4 – Perdre son temps
Textes : Laurent Cirelli
Illustrations : Prune Cirelli
J’ai tellement besoin de temps pour ne rien faire qu’il ne m’en reste plus assez pour travailler.
Pierre REVERDY
La vitesse… quel est cet impératif qui gouverne aujourd’hui nos existences jusqu’à les entraver?
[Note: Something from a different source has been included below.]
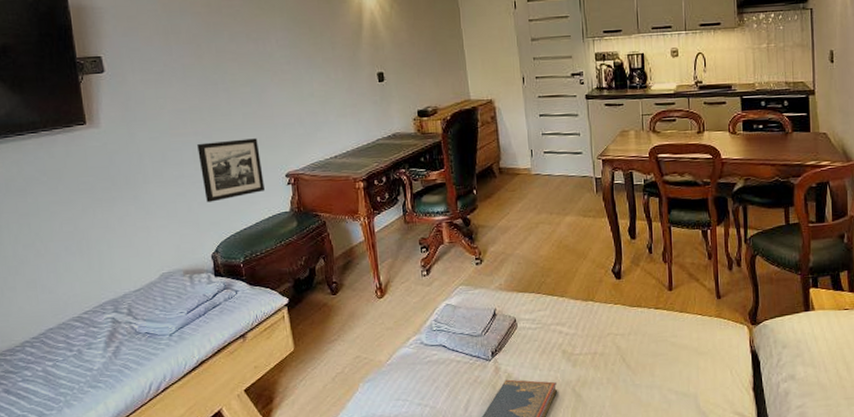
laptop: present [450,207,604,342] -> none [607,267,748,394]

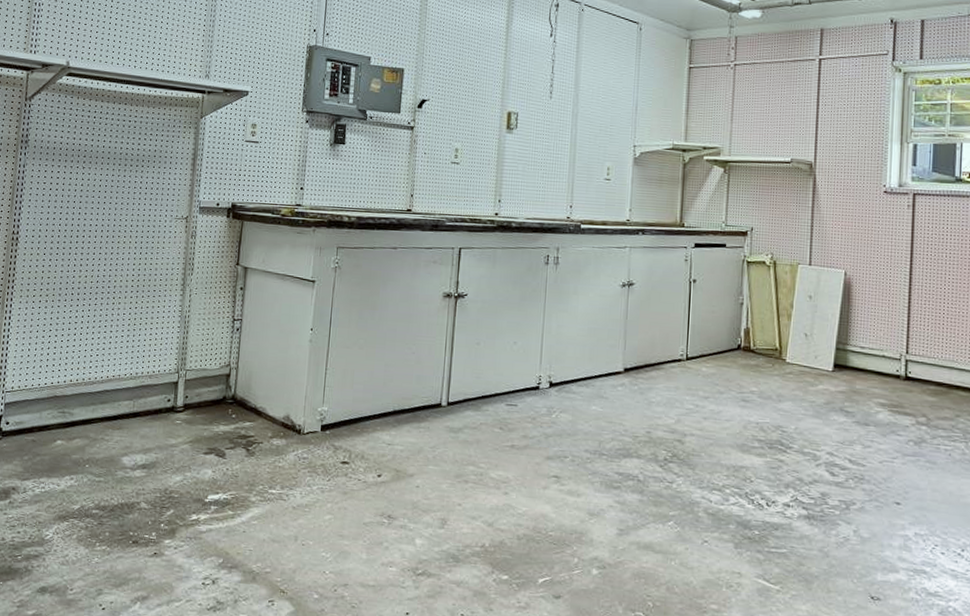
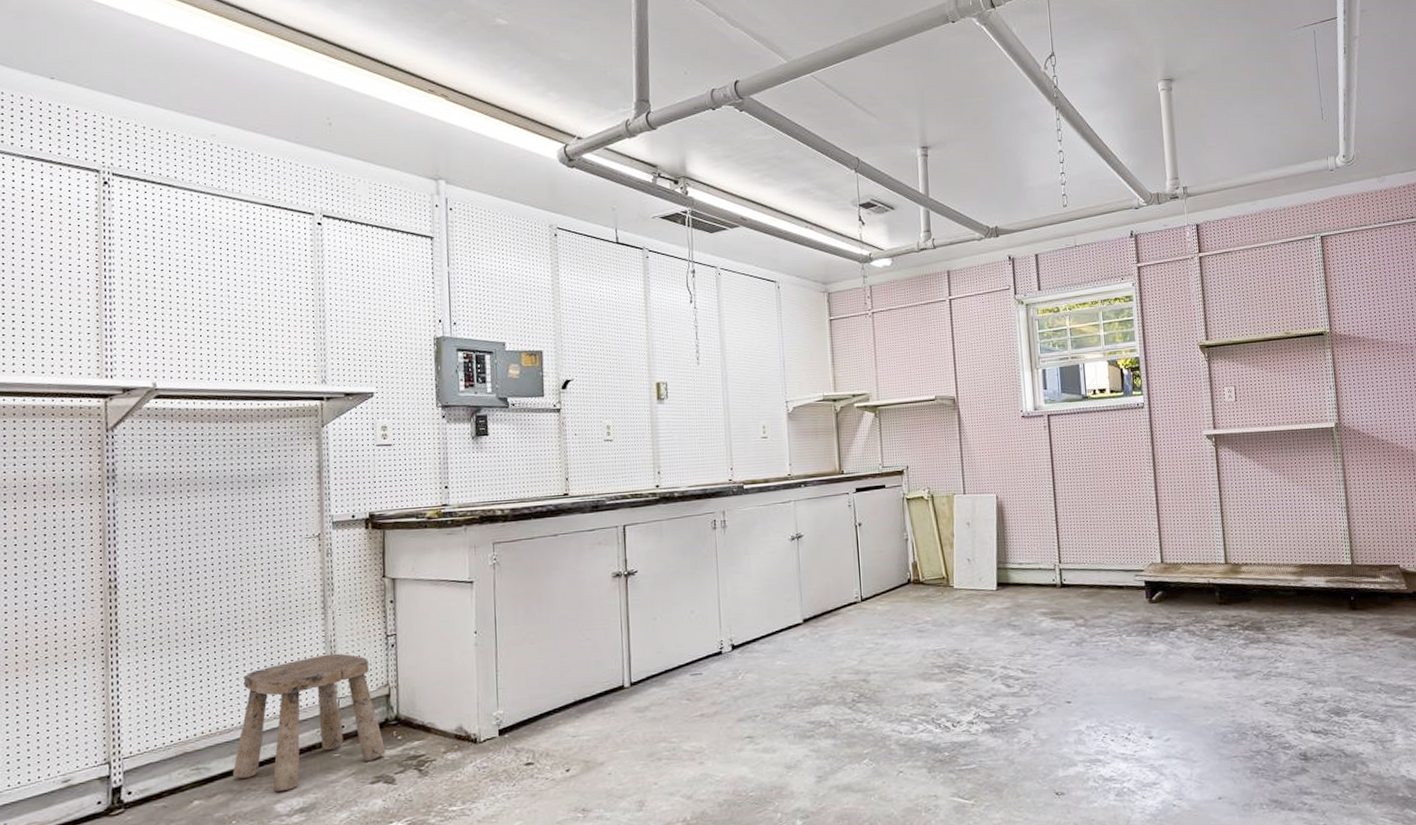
stool: none [91,327,220,446] -> present [233,653,386,791]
Pourquoi ces vies pressées, minutées, organisées à l’extrême : pour tendre vers quoi ? Je m’en fais la réflexion chaque fois que, sacrifiant (mais comment faire autrement ?) ma vraie nature (velléitaire ô combien) sur l’autel de la modernité, j’ouvre ma « boîte mail » et me vois aussitôt sommé de répondre « asap » aux demandes qui me sont faites…
Car le temps n’est plus au délai mais à l’immédiateté, le temps n’est plus à la perte mais au gain, et l’instantanéité est devenue notre ordinaire… tellement ordinaire.
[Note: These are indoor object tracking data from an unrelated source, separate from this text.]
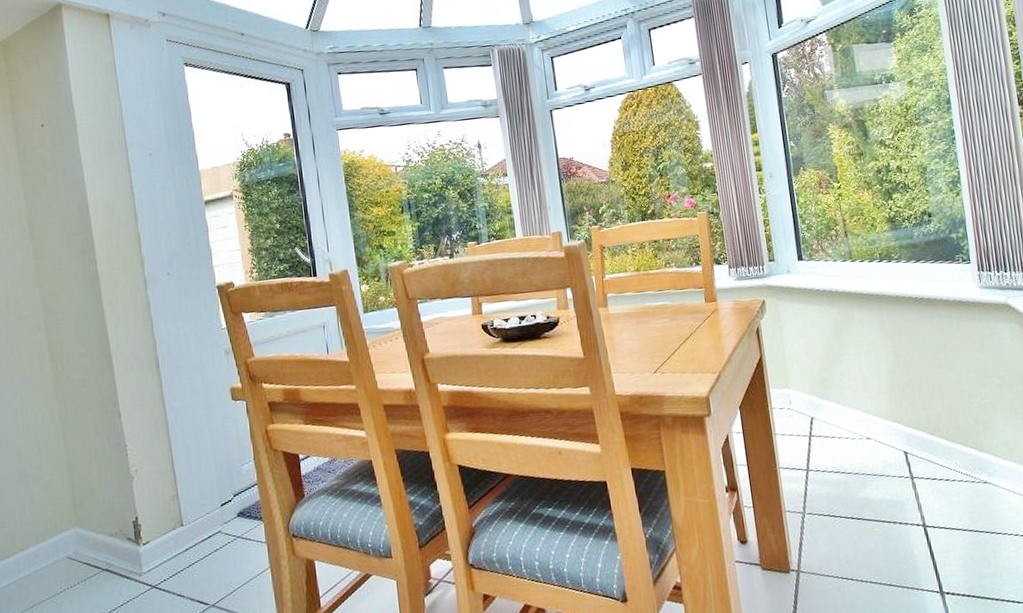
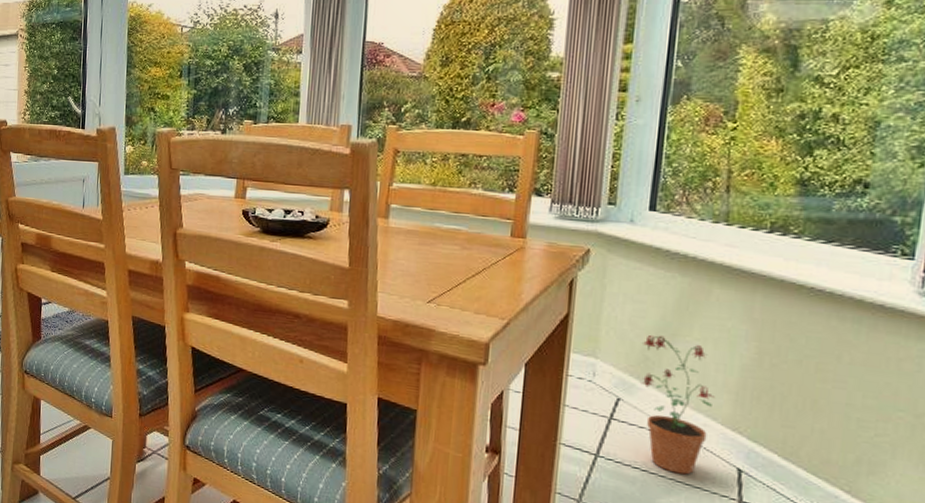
potted plant: none [818,358,879,469] -> present [641,335,715,475]

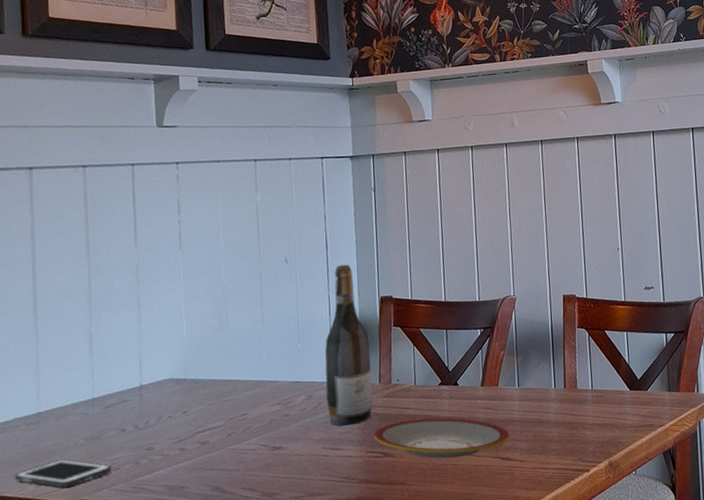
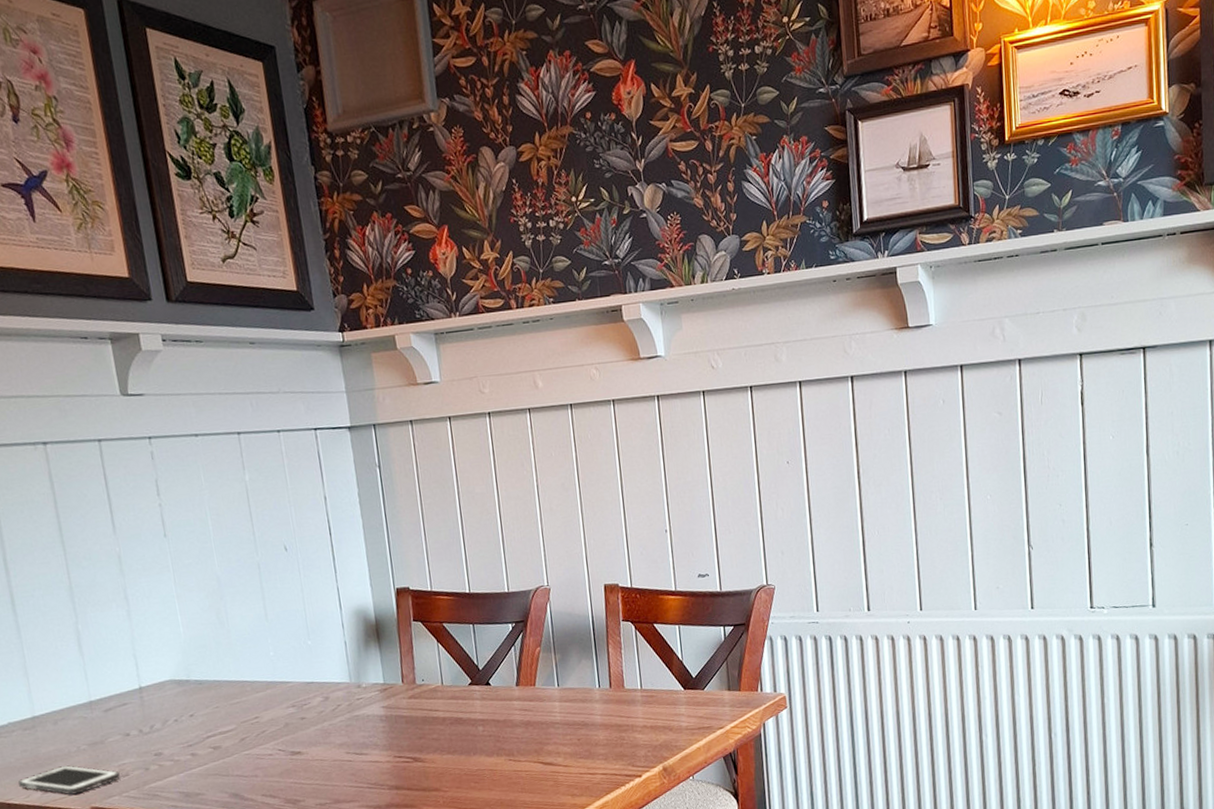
wine bottle: present [325,264,373,426] -> none [338,552,397,730]
plate: present [374,418,510,459] -> none [401,720,552,764]

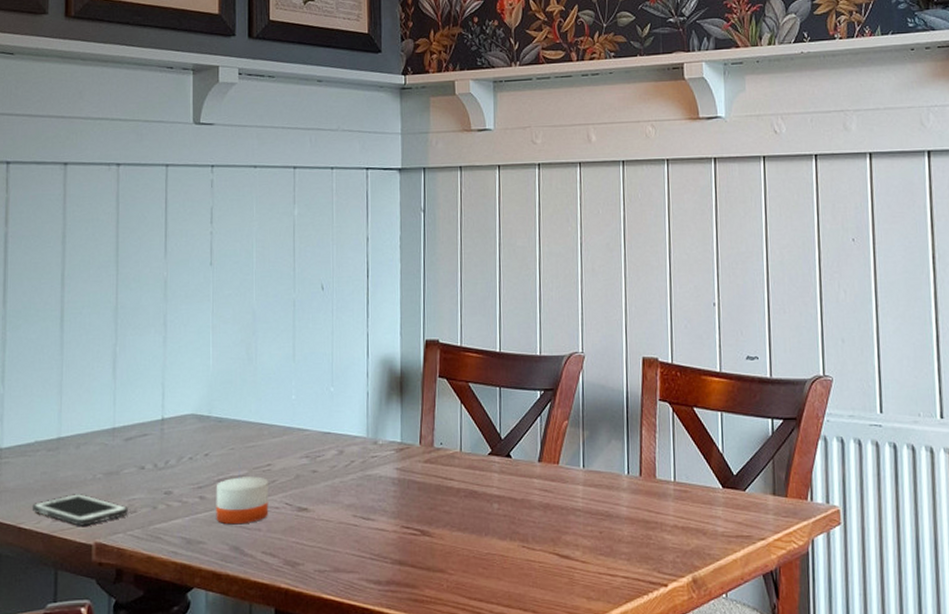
candle: none [206,721,263,775] -> present [216,465,269,525]

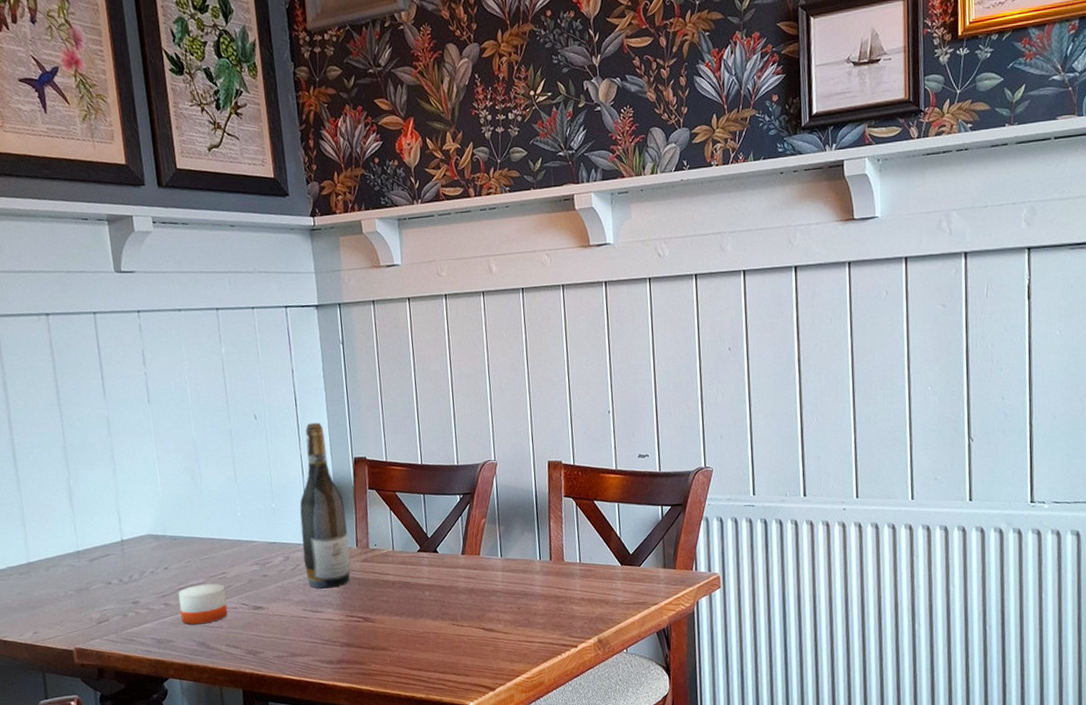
cell phone: present [32,494,128,526] -> none [12,608,102,636]
wine bottle: none [359,297,412,492] -> present [300,422,351,589]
Oui… la nature a horreur du vide et mes contemporains se pressent d’en finir avec les creux de leur existence en exigeant toujours plus de présent : c’est ainsi que le passé est dépassé et l’avenir si vite obsolète… mais est-ce ainsi que les hommes doivent vivre ?
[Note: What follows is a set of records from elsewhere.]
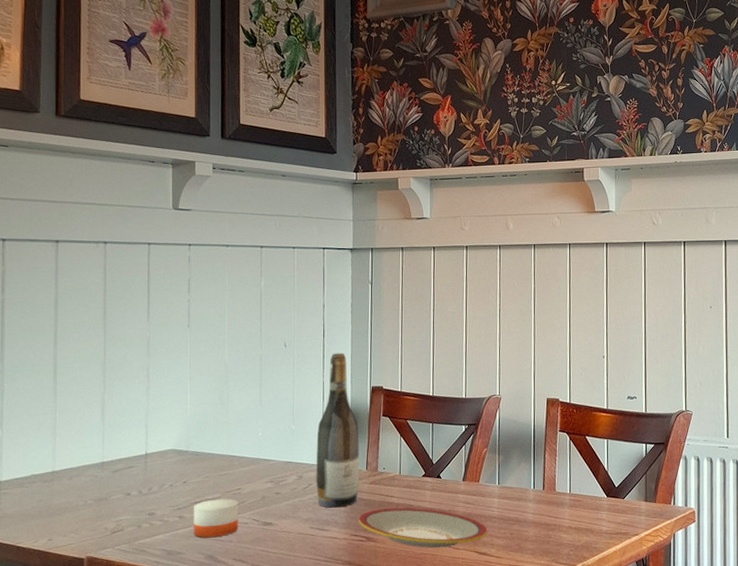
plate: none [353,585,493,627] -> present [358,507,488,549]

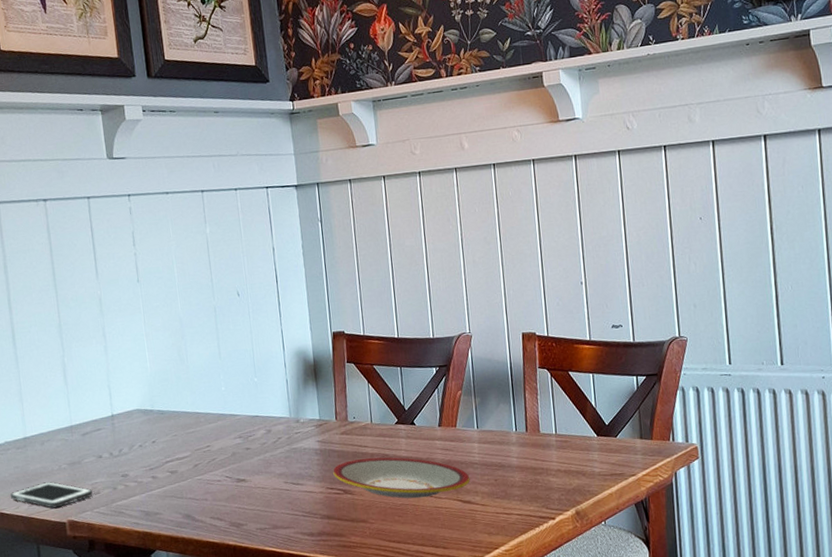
cell phone: none [29,517,116,544] -> present [10,482,93,508]
candle: present [193,489,239,538] -> none [165,448,213,498]
wine bottle: present [316,353,360,508] -> none [281,298,330,461]

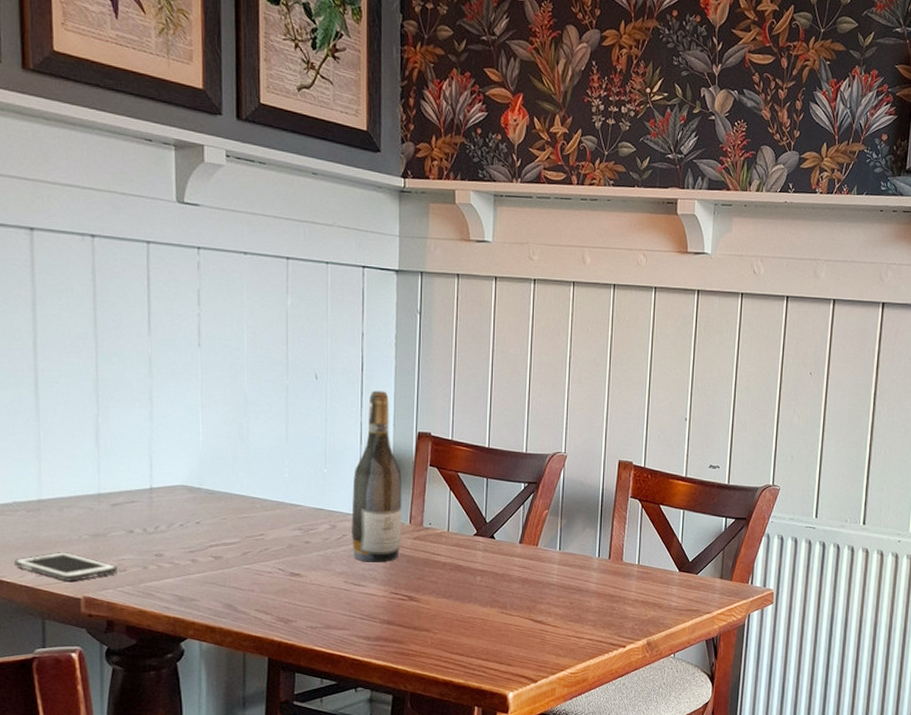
wine bottle: none [281,298,330,461] -> present [351,390,402,562]
plate: present [333,457,470,499] -> none [400,567,545,613]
Il faudrait se souvenir de l’ennui, celui-là même que, gamin, nous redoutions tant mais qui nous poussait à construire toutes sortes de châteaux, à élaborer tant d’utopies dans des cabanes faites exprès pour ça, se rappeler des minutes qui ne passaient pas mais allongeaient le temps à l’infini… : nous étions alors immortels !
Car nous avons tous deux vies, la première, la vie « intérieure » constituée des rêves que nous faisions enfant est celle que nous nous efforçons de préserver tout au long de notre existence comme une illusion qui s’étiole, la seconde nous est assignée par le quotidien et nous la vivons dans le commerce des autres… c’est celle qui nous enjoint de faire vite, toujours plus vite, « cap au pire ».
La première, seule susceptible de nous soustraire aux ravages du temps, est celle qui, loin de nous le faire perdre, lui donne un sens parce qu’elle est nous est propre et profonde, secrète aussi; mais c’est aussi celle qui ne fait pas les affaires de ce qu’Henry Miller nommait « le temps des assassins », le temps d’un « monde goulu, affamé de matérialités, infatué de lui-même »… ce temps-là réclame toujours plus de « temps de cerveau disponible »…
Et c’est ainsi que nous avons perdu la grâce et l’immortalité au profit du contingent et de l’imminent, perdu notre âme en laissant filer nos songes comme un rien, pour gagner du temps. C’est ainsi que nous sommes devenus utiles et inconsolables.
L’heure tourne et Chronos, ce perpétuel insatisfait, saura tôt nous rappeler que notre première montre (celle que nous avions tant voulue… pour moi ce fut une Rolex !) a sonné le glas de notre liberté, asservi nos chimères au dur désir de durer. L’œil rivé sur l’aiguille nous a fait tomber de l’arbre sur la branche duquel nous aimions tant laisser filer les heures ou plutôt « perdre notre temps » comme ils disaient… Mais c’était de l’éternité que nous amassions.